▶ _RECORDED INFORMATION_:
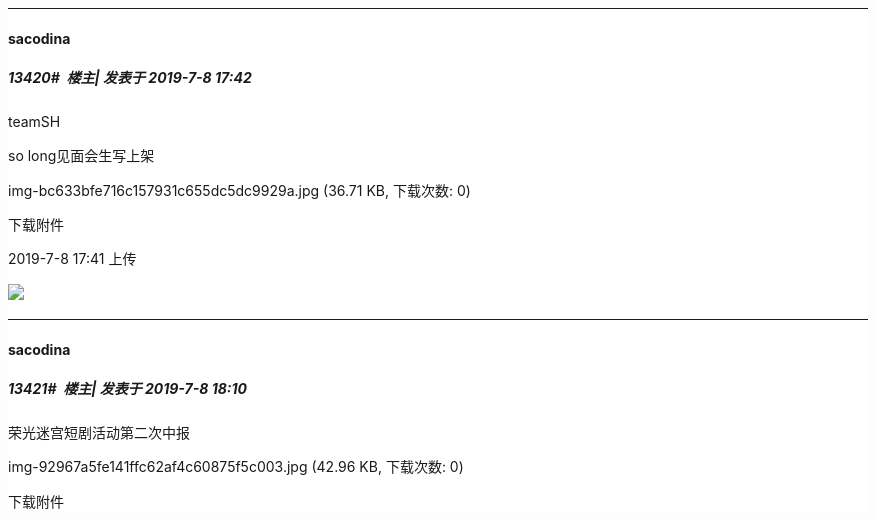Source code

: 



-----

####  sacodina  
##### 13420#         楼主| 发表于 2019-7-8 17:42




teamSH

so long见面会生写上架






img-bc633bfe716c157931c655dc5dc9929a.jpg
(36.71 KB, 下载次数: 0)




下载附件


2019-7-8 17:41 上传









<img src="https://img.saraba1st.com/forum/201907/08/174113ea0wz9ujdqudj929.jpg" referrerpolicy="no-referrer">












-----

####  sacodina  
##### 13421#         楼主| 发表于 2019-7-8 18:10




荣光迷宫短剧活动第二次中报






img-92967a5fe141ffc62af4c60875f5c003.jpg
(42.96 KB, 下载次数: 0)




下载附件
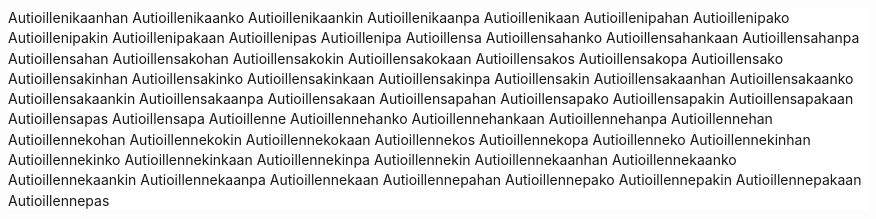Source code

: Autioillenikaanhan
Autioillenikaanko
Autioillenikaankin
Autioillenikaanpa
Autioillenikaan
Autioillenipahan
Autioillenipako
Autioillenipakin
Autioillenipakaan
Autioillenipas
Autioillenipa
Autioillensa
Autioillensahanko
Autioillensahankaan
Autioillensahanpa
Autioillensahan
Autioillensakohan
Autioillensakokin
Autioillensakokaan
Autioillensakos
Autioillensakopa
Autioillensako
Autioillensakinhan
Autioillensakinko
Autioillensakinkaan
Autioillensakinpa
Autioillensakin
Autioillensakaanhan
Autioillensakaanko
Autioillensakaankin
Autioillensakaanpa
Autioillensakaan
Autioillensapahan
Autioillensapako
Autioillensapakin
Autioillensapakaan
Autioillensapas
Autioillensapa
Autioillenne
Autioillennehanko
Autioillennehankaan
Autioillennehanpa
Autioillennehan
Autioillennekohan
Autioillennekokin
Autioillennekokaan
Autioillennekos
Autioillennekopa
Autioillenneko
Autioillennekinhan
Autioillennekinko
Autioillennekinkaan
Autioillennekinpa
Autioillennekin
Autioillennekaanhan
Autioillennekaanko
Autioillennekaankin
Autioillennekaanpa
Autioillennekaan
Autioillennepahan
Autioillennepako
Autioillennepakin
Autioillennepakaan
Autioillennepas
==
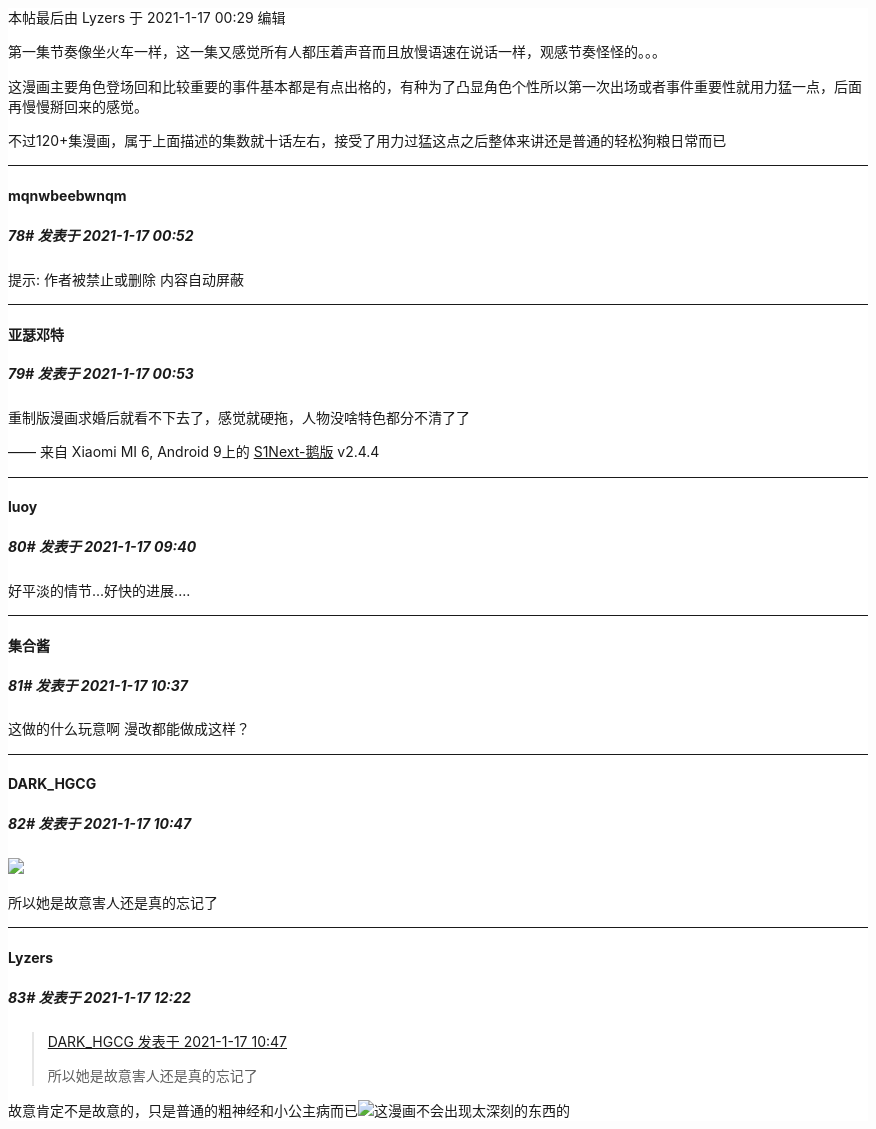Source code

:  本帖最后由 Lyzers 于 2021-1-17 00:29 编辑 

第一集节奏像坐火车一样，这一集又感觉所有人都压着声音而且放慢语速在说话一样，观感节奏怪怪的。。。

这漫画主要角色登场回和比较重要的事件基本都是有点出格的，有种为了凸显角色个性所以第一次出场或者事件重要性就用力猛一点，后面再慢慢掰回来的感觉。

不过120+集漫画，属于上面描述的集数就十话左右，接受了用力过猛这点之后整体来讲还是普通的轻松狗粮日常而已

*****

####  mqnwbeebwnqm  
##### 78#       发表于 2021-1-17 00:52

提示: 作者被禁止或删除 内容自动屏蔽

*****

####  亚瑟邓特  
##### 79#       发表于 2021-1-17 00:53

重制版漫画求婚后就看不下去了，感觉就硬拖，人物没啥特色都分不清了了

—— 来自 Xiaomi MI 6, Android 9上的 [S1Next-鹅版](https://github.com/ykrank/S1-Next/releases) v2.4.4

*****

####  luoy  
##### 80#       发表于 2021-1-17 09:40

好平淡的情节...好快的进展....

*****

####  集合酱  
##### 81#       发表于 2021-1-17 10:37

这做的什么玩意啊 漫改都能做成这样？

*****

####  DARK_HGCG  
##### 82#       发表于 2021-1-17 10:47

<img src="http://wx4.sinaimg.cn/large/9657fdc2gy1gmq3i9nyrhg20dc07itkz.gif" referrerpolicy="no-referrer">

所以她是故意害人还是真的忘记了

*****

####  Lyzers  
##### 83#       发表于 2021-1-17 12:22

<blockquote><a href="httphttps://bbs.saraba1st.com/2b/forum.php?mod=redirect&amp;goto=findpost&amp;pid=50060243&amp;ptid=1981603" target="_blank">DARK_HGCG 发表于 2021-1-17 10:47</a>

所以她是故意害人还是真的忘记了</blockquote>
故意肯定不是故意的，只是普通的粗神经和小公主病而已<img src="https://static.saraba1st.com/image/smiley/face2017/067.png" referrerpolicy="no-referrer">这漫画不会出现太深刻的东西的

▶ _PROBLEM DESCRIPTION_: Rewrite the material from the line that contains "so long见面会生写上架" through the line that contains "(42.96 KB, 下载次数: 0)", with "下载附件" replaced by "查看附件" and everything else left unchanged.

▶ _EXERCISE ANSWER_:
so long见面会生写上架






img-bc633bfe716c157931c655dc5dc9929a.jpg
(36.71 KB, 下载次数: 0)




查看附件


2019-7-8 17:41 上传









<img src="https://img.saraba1st.com/forum/201907/08/174113ea0wz9ujdqudj929.jpg" referrerpolicy="no-referrer">












-----

####  sacodina  
##### 13421#         楼主| 发表于 2019-7-8 18:10




荣光迷宫短剧活动第二次中报






img-92967a5fe141ffc62af4c60875f5c003.jpg
(42.96 KB, 下载次数: 0)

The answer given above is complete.